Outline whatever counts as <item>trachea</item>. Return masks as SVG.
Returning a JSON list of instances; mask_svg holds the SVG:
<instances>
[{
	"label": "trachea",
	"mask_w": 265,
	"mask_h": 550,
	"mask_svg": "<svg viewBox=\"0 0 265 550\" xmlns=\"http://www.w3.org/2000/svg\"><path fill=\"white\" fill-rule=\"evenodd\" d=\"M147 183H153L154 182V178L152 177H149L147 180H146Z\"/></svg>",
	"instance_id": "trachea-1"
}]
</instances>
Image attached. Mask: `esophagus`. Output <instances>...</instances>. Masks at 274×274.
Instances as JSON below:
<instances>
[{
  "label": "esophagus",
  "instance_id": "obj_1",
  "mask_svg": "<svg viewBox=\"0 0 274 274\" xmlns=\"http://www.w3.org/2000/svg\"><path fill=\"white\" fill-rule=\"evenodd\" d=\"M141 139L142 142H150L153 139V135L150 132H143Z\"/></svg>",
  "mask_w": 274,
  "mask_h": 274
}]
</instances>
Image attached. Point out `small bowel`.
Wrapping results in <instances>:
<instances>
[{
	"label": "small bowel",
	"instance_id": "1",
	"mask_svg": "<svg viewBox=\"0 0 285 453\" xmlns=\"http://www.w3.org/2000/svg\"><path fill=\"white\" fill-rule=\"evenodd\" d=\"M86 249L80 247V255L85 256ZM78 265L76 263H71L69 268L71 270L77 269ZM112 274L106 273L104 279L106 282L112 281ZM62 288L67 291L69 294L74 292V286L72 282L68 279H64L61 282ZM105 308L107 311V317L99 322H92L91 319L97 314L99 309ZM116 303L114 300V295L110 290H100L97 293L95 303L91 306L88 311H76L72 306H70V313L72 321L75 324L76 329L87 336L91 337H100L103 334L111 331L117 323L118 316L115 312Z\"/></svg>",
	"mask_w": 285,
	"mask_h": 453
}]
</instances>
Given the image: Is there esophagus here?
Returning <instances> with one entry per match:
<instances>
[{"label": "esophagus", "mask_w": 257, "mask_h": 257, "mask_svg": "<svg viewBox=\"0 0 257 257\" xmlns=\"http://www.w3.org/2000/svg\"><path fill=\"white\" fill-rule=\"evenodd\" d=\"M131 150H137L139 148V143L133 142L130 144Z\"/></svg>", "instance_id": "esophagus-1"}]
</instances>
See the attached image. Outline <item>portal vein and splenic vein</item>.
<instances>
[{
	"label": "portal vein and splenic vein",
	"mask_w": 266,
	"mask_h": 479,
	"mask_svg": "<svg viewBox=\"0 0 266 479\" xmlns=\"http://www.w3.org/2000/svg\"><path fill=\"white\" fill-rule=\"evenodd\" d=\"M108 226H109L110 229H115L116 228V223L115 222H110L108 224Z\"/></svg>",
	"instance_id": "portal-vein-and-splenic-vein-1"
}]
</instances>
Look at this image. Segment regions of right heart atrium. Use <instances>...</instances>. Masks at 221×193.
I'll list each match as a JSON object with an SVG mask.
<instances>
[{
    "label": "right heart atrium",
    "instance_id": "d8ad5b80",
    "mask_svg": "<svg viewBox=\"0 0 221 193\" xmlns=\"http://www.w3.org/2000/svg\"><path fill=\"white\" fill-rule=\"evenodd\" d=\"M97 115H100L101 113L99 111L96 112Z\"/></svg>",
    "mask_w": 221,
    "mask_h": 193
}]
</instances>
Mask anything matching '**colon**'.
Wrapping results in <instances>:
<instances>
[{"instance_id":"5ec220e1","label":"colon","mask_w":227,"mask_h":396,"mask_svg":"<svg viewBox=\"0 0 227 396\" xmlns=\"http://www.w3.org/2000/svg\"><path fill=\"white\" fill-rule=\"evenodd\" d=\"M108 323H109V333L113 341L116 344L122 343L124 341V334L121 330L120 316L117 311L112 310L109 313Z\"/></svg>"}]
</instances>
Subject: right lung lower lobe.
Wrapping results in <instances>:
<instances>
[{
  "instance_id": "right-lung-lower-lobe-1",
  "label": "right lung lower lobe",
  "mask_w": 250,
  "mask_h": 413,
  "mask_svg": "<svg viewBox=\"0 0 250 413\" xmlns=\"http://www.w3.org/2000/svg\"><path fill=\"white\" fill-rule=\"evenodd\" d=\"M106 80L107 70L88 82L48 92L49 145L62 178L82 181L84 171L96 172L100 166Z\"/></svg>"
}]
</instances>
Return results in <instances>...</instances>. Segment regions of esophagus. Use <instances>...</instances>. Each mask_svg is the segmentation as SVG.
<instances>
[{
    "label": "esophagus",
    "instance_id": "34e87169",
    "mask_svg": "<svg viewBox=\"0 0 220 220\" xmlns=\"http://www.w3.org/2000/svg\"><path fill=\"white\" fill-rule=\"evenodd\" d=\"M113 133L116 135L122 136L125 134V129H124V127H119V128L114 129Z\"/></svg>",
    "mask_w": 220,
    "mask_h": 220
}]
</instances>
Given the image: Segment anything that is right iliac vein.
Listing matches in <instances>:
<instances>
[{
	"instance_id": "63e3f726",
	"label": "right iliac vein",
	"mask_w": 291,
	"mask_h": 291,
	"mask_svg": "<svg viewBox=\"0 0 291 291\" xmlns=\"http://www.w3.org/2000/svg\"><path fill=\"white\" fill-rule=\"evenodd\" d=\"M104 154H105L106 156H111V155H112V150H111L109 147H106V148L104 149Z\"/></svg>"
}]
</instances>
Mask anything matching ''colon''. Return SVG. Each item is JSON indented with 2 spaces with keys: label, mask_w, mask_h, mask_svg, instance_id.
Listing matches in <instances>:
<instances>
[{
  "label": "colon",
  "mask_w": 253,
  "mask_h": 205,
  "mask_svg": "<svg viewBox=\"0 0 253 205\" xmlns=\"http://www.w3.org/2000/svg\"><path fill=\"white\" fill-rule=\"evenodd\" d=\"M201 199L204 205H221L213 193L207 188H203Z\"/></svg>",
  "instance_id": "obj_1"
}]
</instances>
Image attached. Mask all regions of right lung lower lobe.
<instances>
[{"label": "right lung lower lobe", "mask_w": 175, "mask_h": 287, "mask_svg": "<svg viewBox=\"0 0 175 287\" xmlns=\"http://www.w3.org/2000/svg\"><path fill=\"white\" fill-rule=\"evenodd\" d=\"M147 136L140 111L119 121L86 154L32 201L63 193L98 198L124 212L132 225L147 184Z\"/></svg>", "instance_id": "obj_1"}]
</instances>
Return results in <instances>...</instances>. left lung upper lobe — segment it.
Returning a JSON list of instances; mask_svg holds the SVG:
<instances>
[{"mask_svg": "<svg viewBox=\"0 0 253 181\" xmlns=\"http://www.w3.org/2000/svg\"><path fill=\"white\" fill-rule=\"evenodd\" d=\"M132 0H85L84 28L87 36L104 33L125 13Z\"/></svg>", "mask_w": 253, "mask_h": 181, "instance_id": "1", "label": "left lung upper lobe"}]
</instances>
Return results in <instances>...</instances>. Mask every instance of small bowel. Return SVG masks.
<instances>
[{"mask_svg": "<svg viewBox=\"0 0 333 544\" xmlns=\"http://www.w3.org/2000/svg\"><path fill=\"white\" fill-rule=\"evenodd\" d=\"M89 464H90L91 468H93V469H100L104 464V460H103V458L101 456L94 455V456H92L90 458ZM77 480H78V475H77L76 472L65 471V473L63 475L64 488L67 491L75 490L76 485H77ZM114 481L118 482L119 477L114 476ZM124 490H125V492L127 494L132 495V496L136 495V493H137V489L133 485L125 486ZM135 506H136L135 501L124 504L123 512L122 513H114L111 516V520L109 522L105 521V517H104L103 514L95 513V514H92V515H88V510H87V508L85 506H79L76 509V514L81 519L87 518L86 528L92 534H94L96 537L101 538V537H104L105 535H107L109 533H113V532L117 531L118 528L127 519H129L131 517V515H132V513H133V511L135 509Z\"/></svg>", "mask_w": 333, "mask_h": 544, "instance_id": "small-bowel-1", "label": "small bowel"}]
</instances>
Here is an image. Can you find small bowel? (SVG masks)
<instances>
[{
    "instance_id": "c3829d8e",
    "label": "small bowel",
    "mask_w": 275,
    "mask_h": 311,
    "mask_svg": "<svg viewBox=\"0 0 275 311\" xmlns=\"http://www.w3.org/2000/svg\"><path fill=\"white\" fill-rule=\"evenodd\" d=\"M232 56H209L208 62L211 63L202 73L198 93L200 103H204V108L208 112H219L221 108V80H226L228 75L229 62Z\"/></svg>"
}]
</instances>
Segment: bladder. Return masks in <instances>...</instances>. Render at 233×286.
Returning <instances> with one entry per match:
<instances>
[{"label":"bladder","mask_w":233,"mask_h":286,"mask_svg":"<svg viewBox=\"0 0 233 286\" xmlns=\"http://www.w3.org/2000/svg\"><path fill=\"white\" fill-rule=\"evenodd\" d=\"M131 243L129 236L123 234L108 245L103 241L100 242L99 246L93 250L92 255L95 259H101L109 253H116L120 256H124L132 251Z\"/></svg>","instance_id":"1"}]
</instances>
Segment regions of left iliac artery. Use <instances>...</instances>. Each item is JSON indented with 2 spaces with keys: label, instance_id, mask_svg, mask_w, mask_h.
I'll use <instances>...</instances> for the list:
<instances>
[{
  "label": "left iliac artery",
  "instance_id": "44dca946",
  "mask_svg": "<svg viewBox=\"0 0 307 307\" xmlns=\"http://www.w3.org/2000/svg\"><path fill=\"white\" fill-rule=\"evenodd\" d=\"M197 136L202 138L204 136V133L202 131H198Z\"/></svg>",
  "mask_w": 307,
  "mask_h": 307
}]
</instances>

-------

● **TASK INSTRUCTIONS**: How many lines of the data above contain the word "heart"? Give only the number.

● **RESULT**: 2